Whitehall est apparemment conscient de la menace : l’examen de la défense et de la sécurité de l’année dernière a souligné le danger des états hostiles[ing] la ligne entre la paix et la guerre » via la politique économique, les cyberattaques, la désinformation et les procurations. La plupart de ces activités impliquent généralement une dimension financière : identifier et contester ces transactions devrait être une fonction essentielle de l’équipe du MI5 pour lutter contre les menaces étatiques.

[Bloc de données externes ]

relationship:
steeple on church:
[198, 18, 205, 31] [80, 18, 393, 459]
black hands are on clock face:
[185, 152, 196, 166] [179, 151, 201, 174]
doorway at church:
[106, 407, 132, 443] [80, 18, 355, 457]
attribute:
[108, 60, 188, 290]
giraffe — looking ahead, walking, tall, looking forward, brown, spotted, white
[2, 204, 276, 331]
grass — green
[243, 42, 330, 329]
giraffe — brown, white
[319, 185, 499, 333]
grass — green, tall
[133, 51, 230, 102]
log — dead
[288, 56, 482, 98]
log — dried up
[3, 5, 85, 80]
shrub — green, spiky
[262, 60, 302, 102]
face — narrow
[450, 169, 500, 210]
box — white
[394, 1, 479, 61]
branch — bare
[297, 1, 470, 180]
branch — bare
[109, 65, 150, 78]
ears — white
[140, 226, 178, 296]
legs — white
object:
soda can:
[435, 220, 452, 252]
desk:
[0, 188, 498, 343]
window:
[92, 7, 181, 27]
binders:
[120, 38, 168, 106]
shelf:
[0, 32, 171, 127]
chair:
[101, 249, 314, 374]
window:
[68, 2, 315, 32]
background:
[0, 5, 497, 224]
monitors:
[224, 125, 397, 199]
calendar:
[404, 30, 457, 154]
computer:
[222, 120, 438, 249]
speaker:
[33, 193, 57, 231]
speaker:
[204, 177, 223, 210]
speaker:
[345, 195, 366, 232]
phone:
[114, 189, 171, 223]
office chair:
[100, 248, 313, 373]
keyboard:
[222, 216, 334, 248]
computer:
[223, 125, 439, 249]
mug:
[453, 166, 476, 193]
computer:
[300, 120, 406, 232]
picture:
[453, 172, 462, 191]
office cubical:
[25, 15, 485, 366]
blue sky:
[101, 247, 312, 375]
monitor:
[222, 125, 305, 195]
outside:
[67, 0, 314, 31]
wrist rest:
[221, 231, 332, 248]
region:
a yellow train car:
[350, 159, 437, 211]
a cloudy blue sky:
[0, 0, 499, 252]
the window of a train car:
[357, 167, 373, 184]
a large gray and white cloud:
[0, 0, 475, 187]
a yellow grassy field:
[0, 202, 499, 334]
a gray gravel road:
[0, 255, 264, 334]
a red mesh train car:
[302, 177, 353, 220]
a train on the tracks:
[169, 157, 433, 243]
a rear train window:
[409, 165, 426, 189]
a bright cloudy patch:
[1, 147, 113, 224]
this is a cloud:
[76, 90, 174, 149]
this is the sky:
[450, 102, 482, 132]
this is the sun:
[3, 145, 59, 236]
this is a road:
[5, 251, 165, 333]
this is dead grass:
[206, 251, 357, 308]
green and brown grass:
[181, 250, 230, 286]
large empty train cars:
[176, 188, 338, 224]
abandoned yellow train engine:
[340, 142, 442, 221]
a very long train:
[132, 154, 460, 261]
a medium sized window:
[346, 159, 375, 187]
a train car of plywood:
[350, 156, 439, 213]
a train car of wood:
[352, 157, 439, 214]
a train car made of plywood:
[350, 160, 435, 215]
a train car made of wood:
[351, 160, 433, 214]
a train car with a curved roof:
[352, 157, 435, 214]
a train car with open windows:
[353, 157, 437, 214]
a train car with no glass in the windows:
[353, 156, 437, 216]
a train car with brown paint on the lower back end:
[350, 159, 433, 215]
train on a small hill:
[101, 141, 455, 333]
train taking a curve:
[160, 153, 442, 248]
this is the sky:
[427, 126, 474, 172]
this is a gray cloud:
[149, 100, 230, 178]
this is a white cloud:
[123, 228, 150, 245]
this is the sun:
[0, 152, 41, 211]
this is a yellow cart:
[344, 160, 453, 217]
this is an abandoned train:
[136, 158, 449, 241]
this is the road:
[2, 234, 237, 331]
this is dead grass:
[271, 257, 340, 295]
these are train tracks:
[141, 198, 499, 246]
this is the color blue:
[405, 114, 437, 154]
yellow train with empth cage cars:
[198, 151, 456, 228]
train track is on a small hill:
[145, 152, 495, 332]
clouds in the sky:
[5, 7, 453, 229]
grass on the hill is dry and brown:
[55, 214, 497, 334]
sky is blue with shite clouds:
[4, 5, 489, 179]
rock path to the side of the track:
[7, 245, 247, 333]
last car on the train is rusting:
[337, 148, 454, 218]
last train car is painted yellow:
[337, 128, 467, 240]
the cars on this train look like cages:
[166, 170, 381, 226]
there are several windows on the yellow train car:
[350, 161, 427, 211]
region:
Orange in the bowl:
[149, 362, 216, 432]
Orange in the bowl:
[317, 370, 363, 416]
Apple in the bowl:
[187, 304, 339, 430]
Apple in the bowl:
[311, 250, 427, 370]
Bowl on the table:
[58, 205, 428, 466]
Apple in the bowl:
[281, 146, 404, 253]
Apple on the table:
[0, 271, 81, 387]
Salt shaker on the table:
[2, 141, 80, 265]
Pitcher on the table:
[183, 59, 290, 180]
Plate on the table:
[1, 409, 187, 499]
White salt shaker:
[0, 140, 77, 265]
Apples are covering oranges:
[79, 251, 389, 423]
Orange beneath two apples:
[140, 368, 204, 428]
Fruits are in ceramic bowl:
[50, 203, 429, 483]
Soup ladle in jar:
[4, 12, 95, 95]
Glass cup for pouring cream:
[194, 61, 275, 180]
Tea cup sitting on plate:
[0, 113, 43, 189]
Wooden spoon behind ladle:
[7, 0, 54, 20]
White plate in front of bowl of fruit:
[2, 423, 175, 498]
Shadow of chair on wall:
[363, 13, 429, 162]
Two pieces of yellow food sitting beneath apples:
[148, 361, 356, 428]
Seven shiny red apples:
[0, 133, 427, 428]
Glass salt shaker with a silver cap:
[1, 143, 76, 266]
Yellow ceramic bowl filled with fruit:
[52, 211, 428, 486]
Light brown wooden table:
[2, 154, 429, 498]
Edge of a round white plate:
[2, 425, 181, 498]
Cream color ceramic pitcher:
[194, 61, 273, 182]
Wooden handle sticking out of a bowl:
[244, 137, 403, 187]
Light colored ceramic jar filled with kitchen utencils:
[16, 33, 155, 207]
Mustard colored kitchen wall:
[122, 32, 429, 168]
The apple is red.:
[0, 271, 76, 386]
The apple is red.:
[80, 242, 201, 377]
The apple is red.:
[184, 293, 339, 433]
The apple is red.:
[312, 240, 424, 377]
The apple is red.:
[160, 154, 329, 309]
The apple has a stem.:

Cependant, certaines opportunités clés sont manquées. Les démocraties occidentales représentent une part importante de la finance mondiale : Londres et New York sont des centres financiers mondiaux, et l’alliance occidentale comprend neuf des 10 plus grandes économies mondiales. Mais alors que des pays comme la Chine exploitent leur puissance économique pour étendre leur influence, le Royaume-Uni – malgré son ambition commerciale post-Brexit vantée – a reculé. Son influence financière dans le monde s’est rétrécie à mesure que les banques britanniques ont réduit leurs activités mondiales, tandis que le gouvernement n’a pas réussi à articuler une stratégie géoéconomique. Cela va à l’encontre des ambitions des ministres de « planter à nouveau le drapeau britannique sur la scène mondiale ».
Alors que la guerre de la Russie en Ukraine approche de son sixième mois, les nations occidentales comptent toujours sur des mesures financières comme démonstration de force contre le Kremlin. Cette détermination doit maintenant être appliquée plus universellement par le Royaume-Uni et ses alliés à des fins de dissuasion, tout comme le font leurs adversaires.